Thanks @johnlanni! I also realized that the manual coraza-proxy-wasm ftw test I always use should be in CI in this repo. Any other tests will also be welcome here, or there as well of course depending on the scope. I'll ping after adding the coraza one to see what makes sense structure-wise, thank you
@johnlanni I have added an e2e test based on the higress gc-test
https://github.com/wasilibs/nottinygc/tree/main/e2e/higress-gc-test
https://github.com/wasilibs/nottinygc/blob/main/magefiles/e2e.go#L115
Let me know if you have any suggestions for it. Thanks.
Hi,
We have a similar issue with wasm plugin built by tinygo. The envoy instance that holds the plugin consumes hundreds percent of CPU with increasing value of memory. It seems that nottinygc couldn't release the memory. We tried to implement the simplest test to reproduce this case here.

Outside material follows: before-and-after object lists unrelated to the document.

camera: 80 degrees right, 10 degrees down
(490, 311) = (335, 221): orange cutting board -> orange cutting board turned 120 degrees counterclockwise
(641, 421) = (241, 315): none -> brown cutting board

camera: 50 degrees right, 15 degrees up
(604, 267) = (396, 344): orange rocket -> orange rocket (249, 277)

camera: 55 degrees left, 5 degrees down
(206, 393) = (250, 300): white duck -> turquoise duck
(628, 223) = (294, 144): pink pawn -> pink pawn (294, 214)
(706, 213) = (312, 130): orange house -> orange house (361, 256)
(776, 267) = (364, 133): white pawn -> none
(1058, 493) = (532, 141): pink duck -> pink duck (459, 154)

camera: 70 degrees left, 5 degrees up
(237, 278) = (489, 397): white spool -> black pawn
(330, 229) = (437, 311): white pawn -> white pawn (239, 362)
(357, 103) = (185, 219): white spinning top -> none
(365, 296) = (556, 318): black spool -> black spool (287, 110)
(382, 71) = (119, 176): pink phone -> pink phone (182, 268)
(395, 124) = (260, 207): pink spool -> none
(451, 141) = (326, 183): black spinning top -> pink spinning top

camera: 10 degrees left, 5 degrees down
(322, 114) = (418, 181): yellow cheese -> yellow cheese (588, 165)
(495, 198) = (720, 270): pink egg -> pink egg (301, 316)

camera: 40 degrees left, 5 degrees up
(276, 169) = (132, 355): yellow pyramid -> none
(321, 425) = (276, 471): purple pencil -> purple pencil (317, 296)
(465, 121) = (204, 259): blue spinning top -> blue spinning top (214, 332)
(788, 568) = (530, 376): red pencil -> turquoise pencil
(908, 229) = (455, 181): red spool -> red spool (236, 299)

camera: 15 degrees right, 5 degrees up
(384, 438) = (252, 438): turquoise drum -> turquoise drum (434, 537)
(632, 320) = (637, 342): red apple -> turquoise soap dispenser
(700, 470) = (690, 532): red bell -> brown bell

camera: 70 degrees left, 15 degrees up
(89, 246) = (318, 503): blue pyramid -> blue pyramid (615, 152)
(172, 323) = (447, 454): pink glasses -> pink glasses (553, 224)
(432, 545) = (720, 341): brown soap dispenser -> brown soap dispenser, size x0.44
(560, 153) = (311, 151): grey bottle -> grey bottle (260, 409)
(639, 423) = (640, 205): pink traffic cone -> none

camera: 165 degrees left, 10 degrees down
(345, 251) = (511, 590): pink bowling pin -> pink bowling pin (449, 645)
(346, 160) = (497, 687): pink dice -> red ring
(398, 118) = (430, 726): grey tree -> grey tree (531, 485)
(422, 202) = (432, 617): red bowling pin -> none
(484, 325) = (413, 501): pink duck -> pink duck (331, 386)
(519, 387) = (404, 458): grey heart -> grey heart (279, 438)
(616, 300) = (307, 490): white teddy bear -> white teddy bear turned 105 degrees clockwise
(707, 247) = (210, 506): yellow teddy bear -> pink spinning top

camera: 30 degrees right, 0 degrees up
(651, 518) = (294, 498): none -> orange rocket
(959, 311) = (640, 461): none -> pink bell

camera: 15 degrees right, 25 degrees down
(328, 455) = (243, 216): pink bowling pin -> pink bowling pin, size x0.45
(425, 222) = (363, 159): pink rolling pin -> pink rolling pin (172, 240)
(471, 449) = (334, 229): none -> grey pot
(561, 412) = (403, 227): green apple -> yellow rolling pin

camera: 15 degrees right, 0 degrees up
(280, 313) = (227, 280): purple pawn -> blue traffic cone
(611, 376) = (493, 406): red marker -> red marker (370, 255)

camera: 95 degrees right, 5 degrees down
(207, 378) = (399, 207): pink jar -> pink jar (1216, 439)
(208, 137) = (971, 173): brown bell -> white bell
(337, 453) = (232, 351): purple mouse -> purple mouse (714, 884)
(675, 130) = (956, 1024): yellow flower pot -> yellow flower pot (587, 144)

Does anyone have any idea?
Hi @behnamnikbakht - are you seeing perpetually increasing memory usage over time or is it that memory is not reduced when idle? Unfortunately Wasm has no means to return memory to the os, this is fundamental to the spec and nothing GC can do about it. So res memory will never go down even when idle
By the way, your test case appears to be the same as this e2e
https://github.com/wasilibs/nottinygc/blob/main/e2e/higress-gc-test/main.go#L64
AFAICT it is behaving as expected.
Wasm has no means to return memory to the os, this is fundamental to the spec and nothing GC can do about it. So res memory will never go down even when idle
In our production environment, the WASM plugin processes 2000 requests per minute. The plugin heavily uses make for allocation. Our performance environment simulated 2000 RPM using Jmeter and ran the test for almost 2 days continuously. RES RES Memory growth of the envoy went from 150 MB to 900MB (see the below picture). If the RES memory will never go down, restarting the envoy every day is the only option. Any suggestions, please?
Thanks for the graph @cheranm - I realized that a lot of the focus in our e2e tests is on the GC allocation and not process memory. When running the higress e2e and looking at docker stats
, I do see the same growing physical memory, despite our reported GC heap size being constant at around 20MB. I instrumented the binary with additional debugging, including logging mimalloc, and could confirm all the numbers double check to 20MB.
I don't know what to make of this - the numbers being reported by bdwgc and mimalloc could be wrong for some reason, but I don't think the chance of this is high. But in that case, it means the memory increase is outside what is allocated by this library, and I have no clues on how to debug that.